Once I saw an ad claiming that a product could improve response times by 1,000%. Sounds great. But what does that mean?

Here are two ways to express response time improvements:

What proportion of the time did you save?

p = (old − new)/old. It’s the improvement expressed as a proportion of the old value. You can multiply p by 100% if you want, to express it as a percentage.¹

How many times faster is it now?

That’s n = old/new. Don’t express this number as a percentage. It’s not helpful to the recipient of the information.

Here are some examples:

Before	After	“p% faster”	“n times faster”
(old)	(new)	(p = (old − new)/old × 100%)	(n = old/new)
60 sec	60 sec	0.0%	1
60 sec	59 sec	1.7%	1.017
60 sec	20 sec	66.7%	3
60 sec	1 sec	98.3%	60
60 sec	0 sec	100.0%	+∞

For throughput, just use the reciprocal of the n formula. For example, if you improve throughput from 1 thing/sec to 10 things/sec, then you’ve increased throughput by new/old = 10 times. As with n values, don’t express this value as a percentage.

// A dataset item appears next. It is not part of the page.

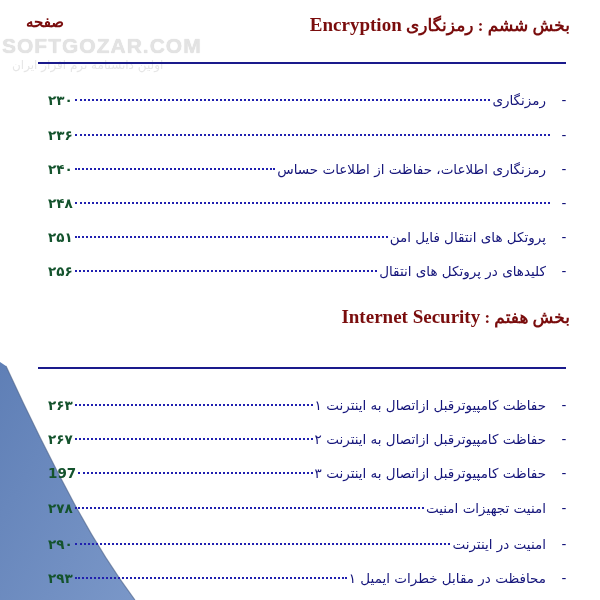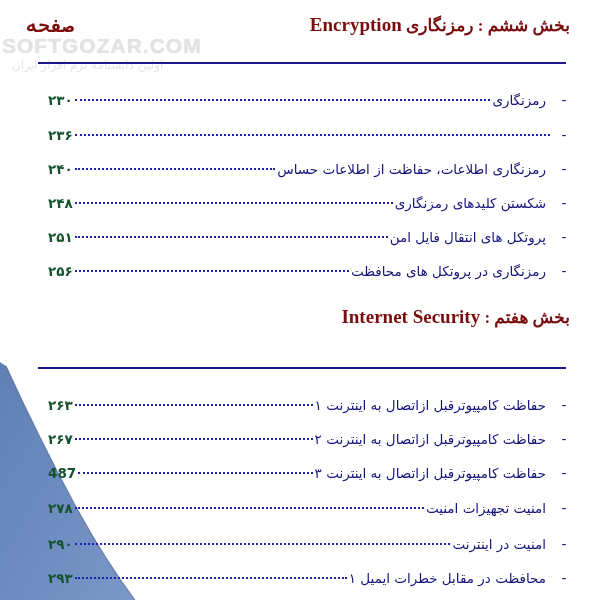"صفحه" .page-label { font-family: Liberation Mono, monospace -> Liberation Serif, serif; font-size: 20px -> 15px }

Note that a p value can never be bigger than 1 (or 100%) without invoking reverse time travel.² So, when someone tells you that their thing “improves response time by 1,000%,” then you know they’re not telling you a p value. It’s probably an n value, meaning that their thing really makes your response time [merely] 10 times better than it was.

To say what sounds better, even though it’s misleading...is not your best pathway ...